### Objectif visé:
Relevez chaque ligne des données contenant la chaîne « label ». La casse doit être respectée.

### Extraits de données:
----
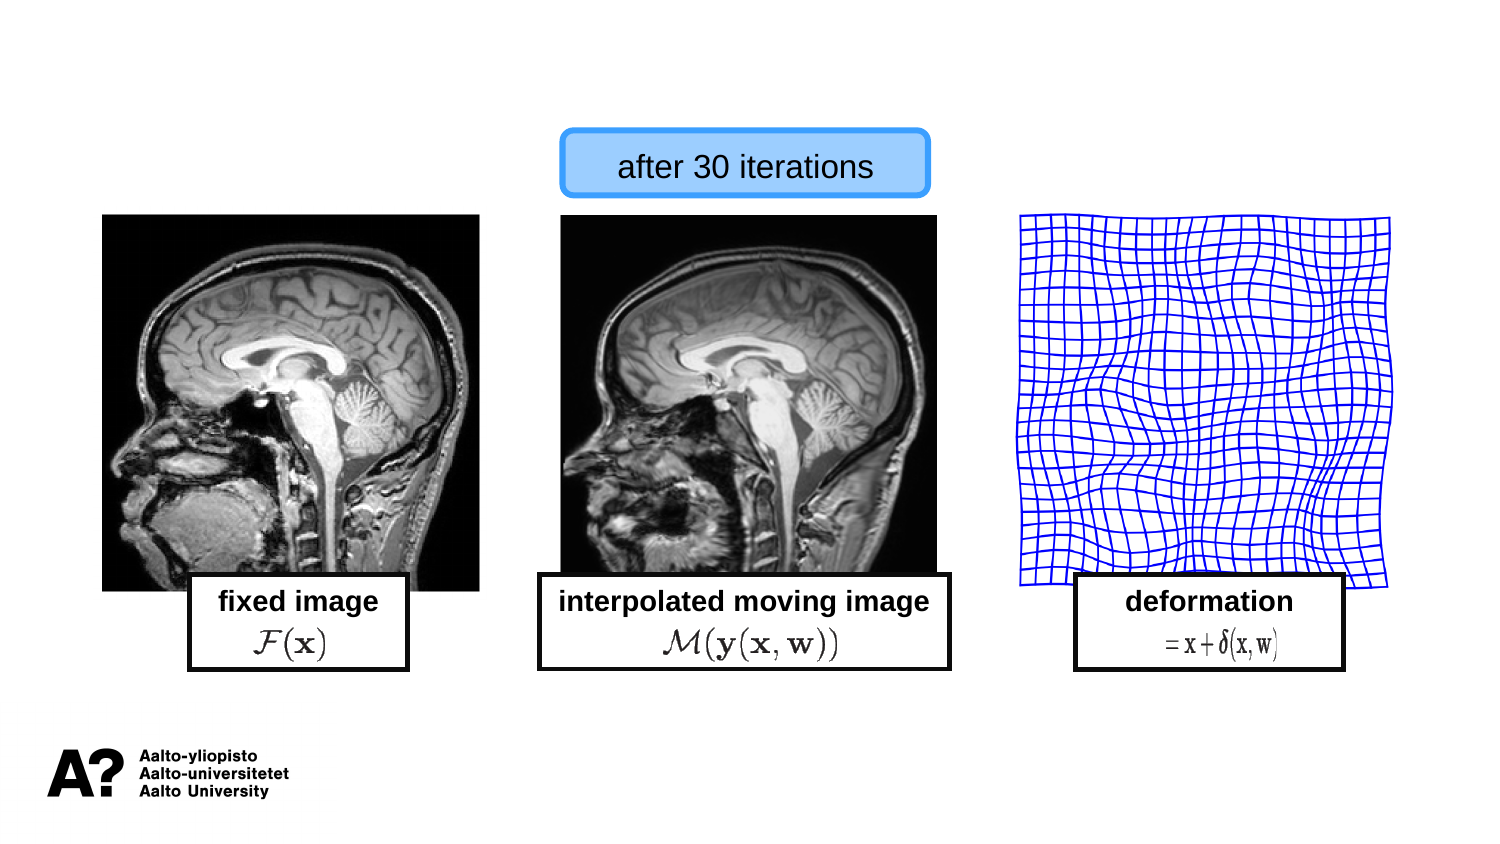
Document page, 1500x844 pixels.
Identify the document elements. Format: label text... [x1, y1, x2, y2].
----
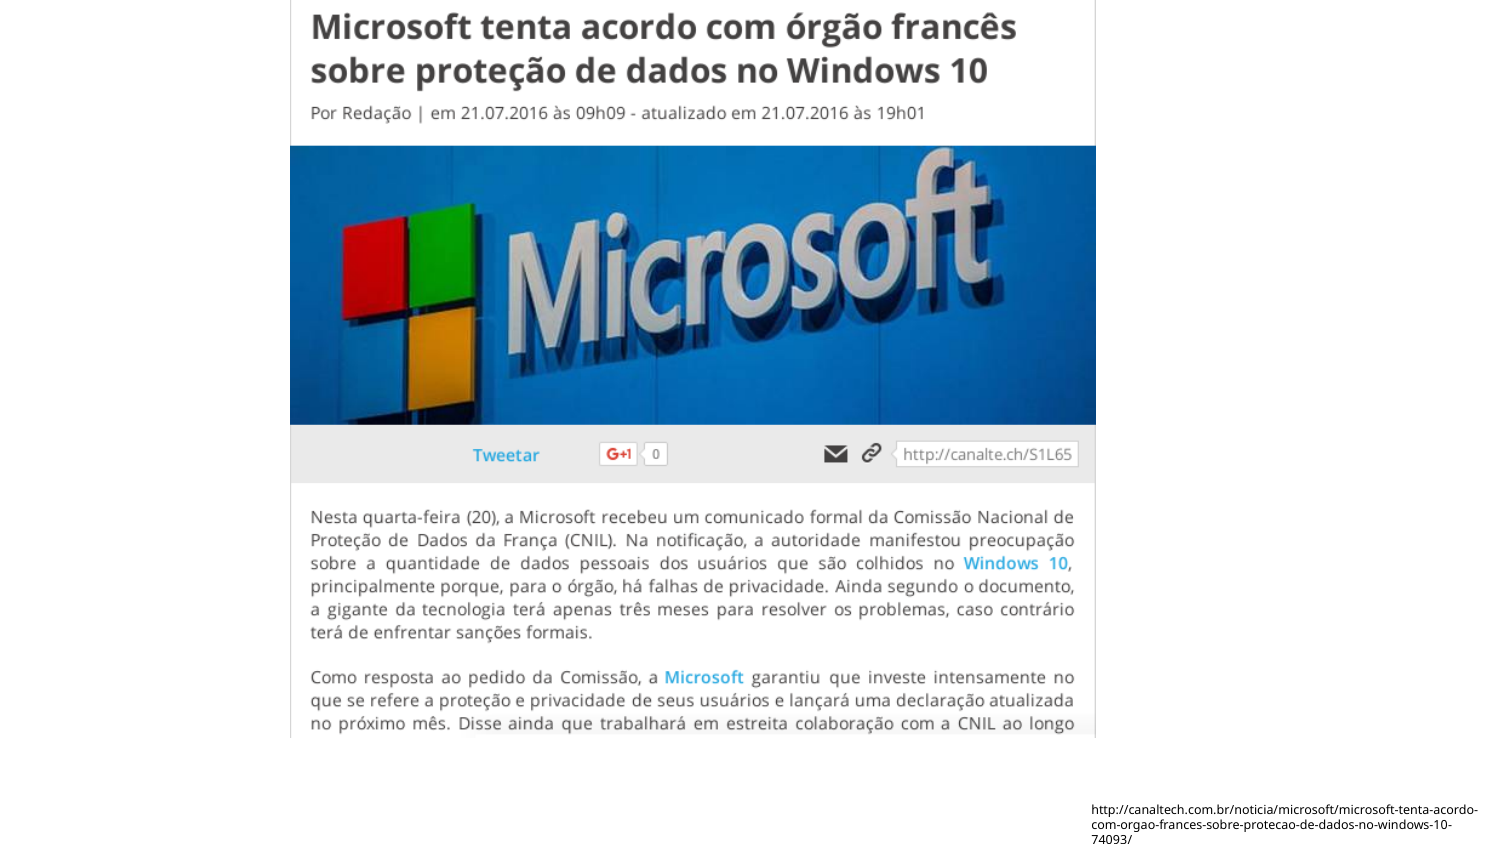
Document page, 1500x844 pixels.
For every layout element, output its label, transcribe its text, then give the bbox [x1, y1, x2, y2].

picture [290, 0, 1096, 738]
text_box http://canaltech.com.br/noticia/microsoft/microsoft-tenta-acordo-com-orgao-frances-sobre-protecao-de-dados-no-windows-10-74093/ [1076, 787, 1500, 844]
----
### Tâche accomplie:
Identify the document elements. Format: label text... [x1, y1, x2, y2].
For every layout element, output its label, transcribe its text, then give the bbox [x1, y1, x2, y2].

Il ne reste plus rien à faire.